The **optional inputs** of prediction function are given below. 

+ **GraphR_est_res**: Results from `GraphR_est` function.  If graphR_est_res = NULL, then the following three inputs: (1) beta; (2) phi; (3) omega_diag are needed.

+ **Beta**: A $p \times p \times q$ array storing coefficients of external covariates. The $[i,j,k]$ elements represents the effect of k-th external covariates on regression of j-th node on i-th node.

+ **Omega_diag**: A p vector with i-th element representing the inverse variance of error.

+ **Pip**: A $p \times p \times q$ array storing posterior inclusion probability (PIP) of external covariates. The $[i,j,k]$ elements represents the PIP of k-th external covariates on regression of j-th node on i-th node.

+ **Fdr_thre**: A numeric value. Threshold for Bayesian FDR adjusted q-values.

+ **Magnitude_thre**: A numeric value. Threshold for the magnitude of partial correlations.

+ **scale_size_node**, **scale_size_edge**: Numeric values. Adjust the size of nodes or edges in plots.
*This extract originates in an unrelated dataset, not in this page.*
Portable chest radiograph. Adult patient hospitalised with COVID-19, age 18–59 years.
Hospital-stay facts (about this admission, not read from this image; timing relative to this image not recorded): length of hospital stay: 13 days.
The **output** provides a circular network plot. Node sizes represent connectivity degrees of the corresponding features while edge widths are proportional to the partial correlation between two features. Sign of the partial correlations are represented by the color.



## Example 
An example code with one of the existing datasets to demonstrate how to run the functions and obtain inference.
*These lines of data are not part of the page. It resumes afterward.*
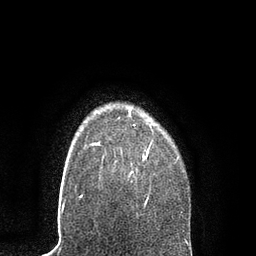
Breast MRI, one axial slice. Slice 70 of 80 in the series (ordered by position). Cropped to one breast. Dynamic contrast-enhanced series, time point 2 of 7 at this slice position (early post-contrast). 3 T. TE 2.1 ms, TR 4.7 ms. 256 × 256 image matrix, field of view 170 × 170 mm. Female patient.
Outlined on this slice (semi-automatically segmented with operator editing):
- enhancing-tissue mask used for the functional tumour volume (all voxels passing the contrast-enhancement thresholds inside the analysis volume; usually the tumour): bounding box <91,107,153,204> (left, top, right, bottom; pixels)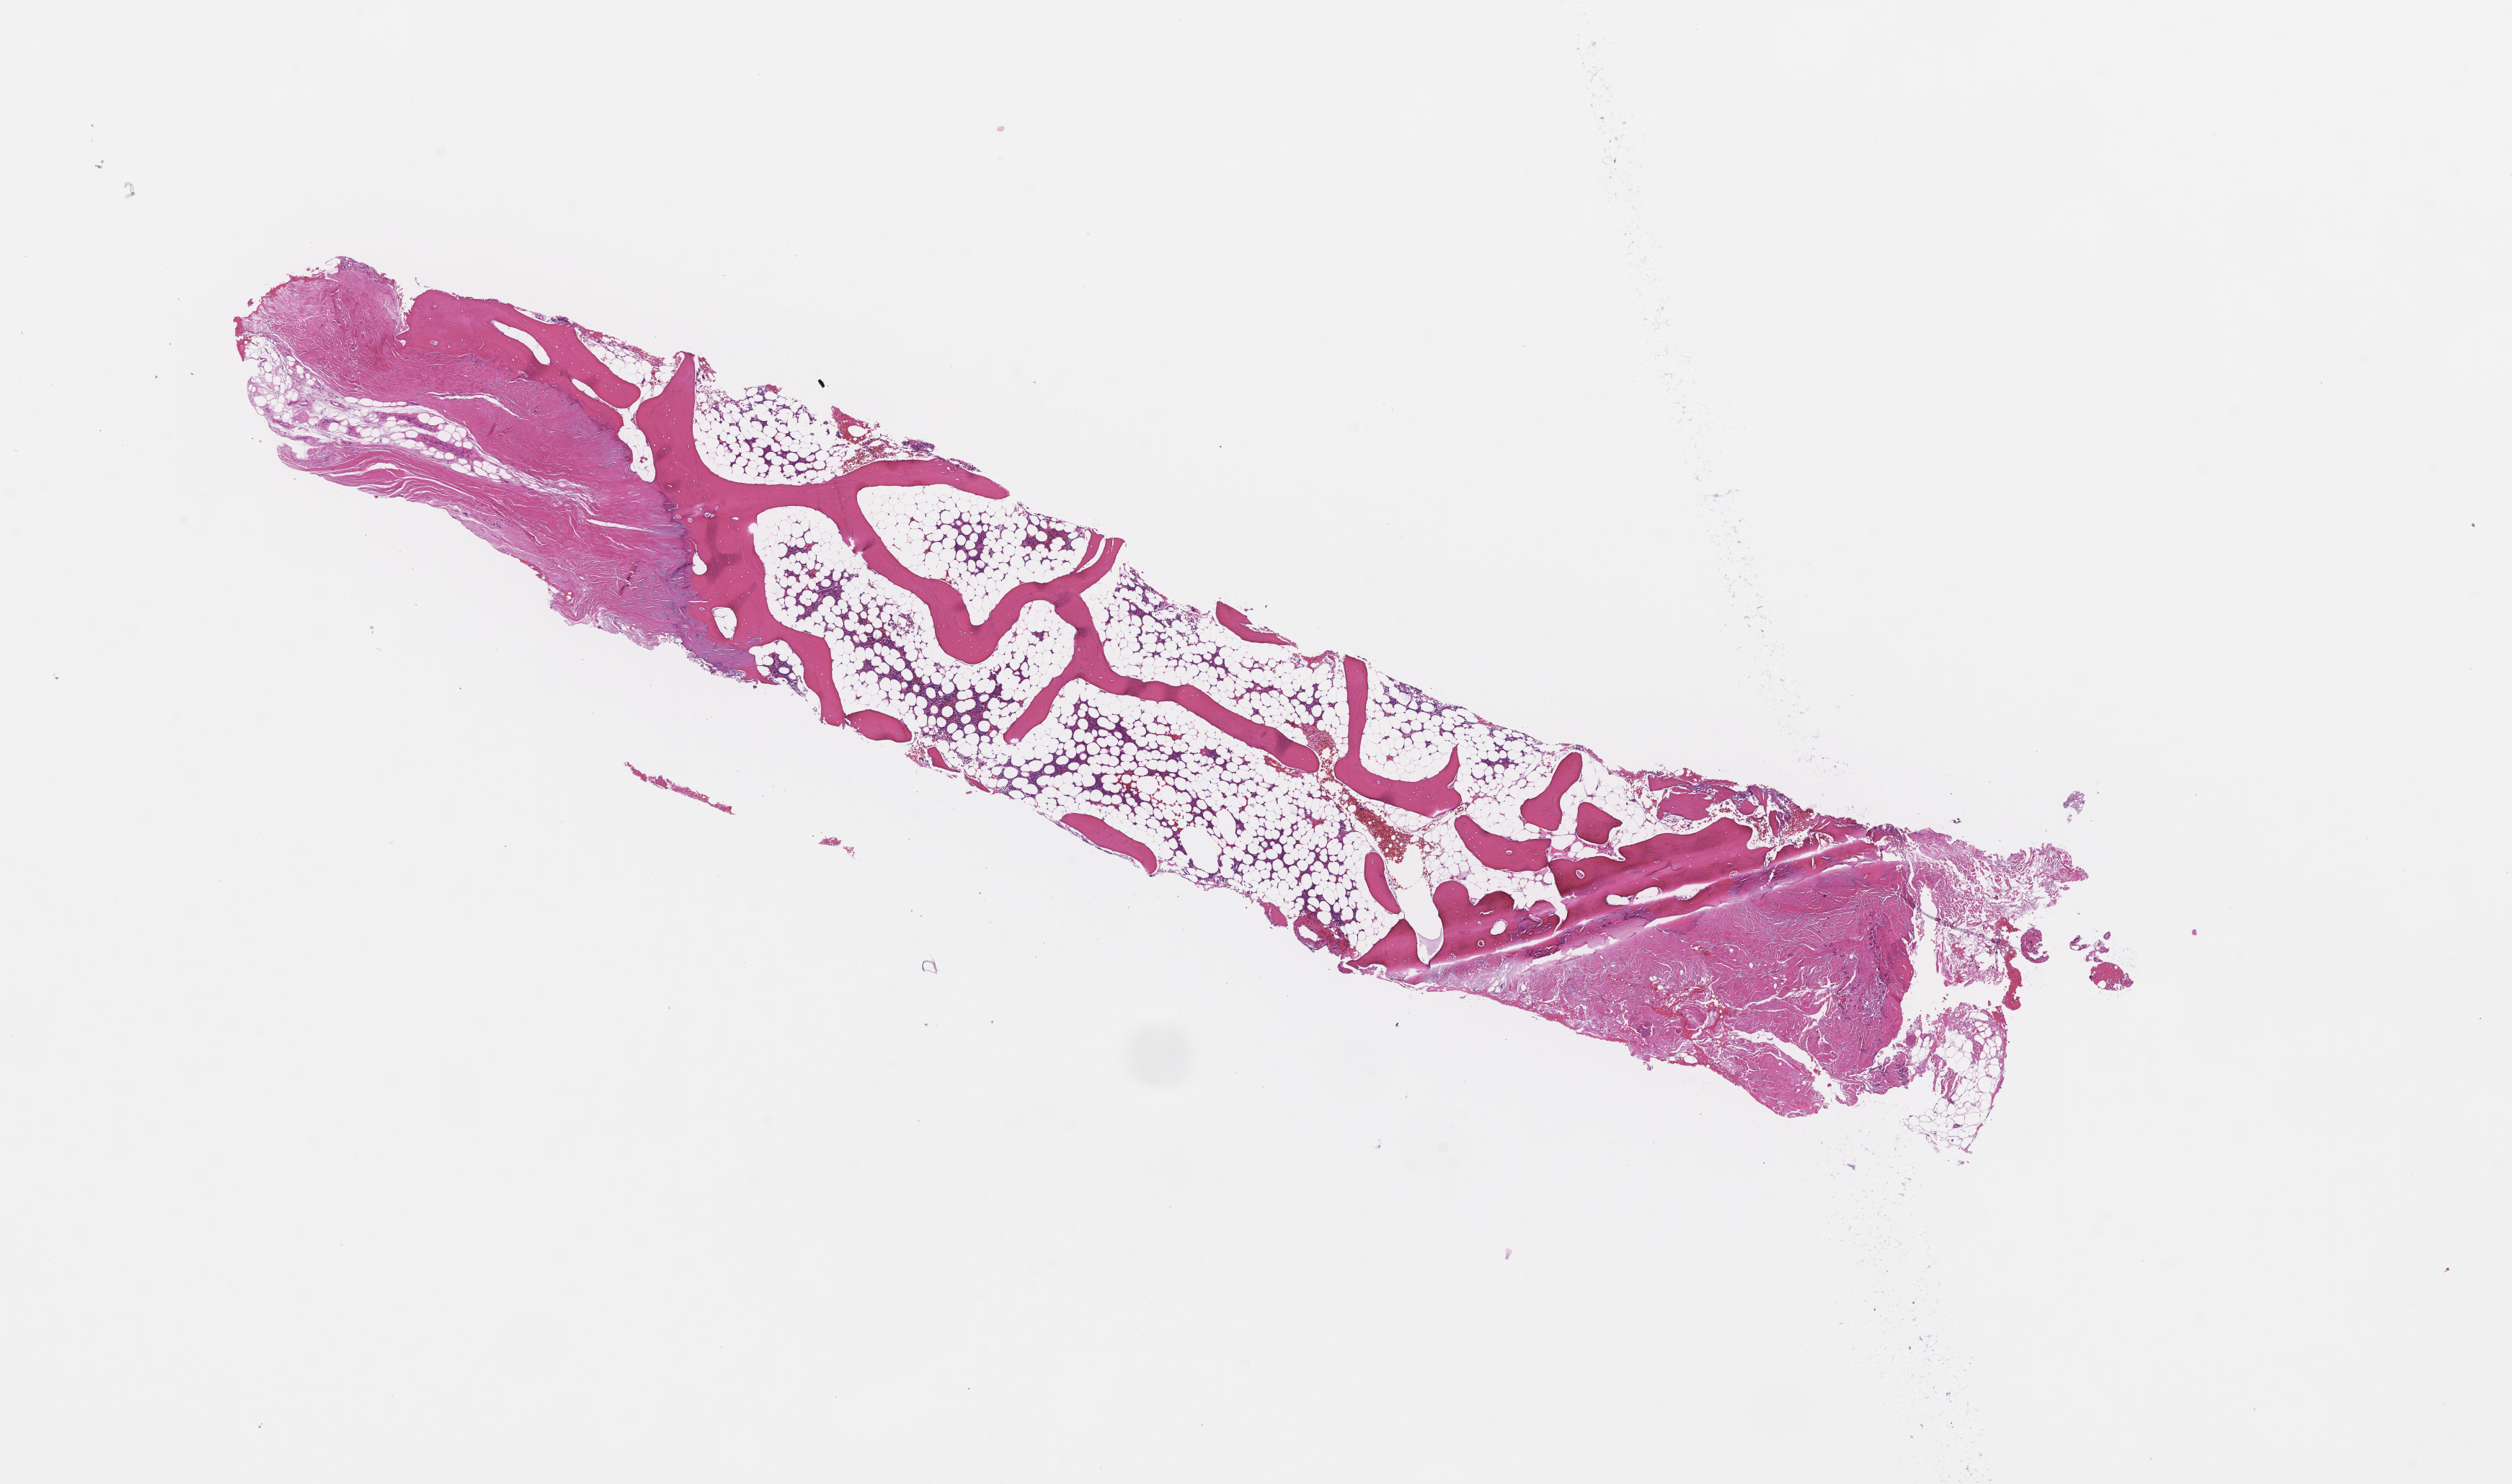
Whole-slide image, H&E stain, whole scanned area (about 14.1 x 8.3 mm) shown as a low-resolution overview. Formalin-fixed paraffin-embedded section. Tissue site: bone marrow. Archival tissue. Patient: male.
* this section: primary tumour tissue
* diagnosis: Plasma Cell Myeloma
```{r, dpi=300, fig.width=7, fig.height=7}
set.seed(100)
library(GraphR)
data("Pam50")

features <- as.matrix(apply(Pam50$features,2,scale)) 
features[c(1:5),c(1:5)]

external <- as.matrix(Pam50$external)
external[c(1:5),]


system.time(res <- GraphR_est(
  features,
  external,
  a_pi = 1,
  b_pi = 4,
  a_tau = 0.005,
  b_tau = 0.005,
  max_iter = 2000,
  max_tol = 0.001
))

####### prediction
new_df <- diag(3)
colnames(new_df) <- colnames(external)

system.time(pred <- GraphR_pred(new_df, res))
head(pred)

####### visualization
new_vec <- c(1,0,0)
GraphR_visualization(new_vec, graphR_est_res = res,
                     fdr_thre = 0.01, magnitude_thre = 0.4,
                     scale_size_node =2, scale_size_edge =1)



```


## Shiny App and Tutorial website
[Shiny App](https://bayesrx.shinyapps.io/GraphR/)

## Paper 
Liying Chen*, Satwik Acharyya*, Chunyu Luo, Yang Ni, Veerabhadran Baladandayuthapani (2024). GraphR: a probabilistic modeling framework for genomic networks incorporating sample heterogeneity.

## Supplementary file 
[Supplementary](https://bookdown.org/bayesrx/graphr_supplementary/)

## Points to note
+ We recommend to standardize continuous external covariates while plugging into the functions.

+ It is suggested to maintain $n/pq > 1$ and efficacy of the method increase with high values of $n/pq$ ratio.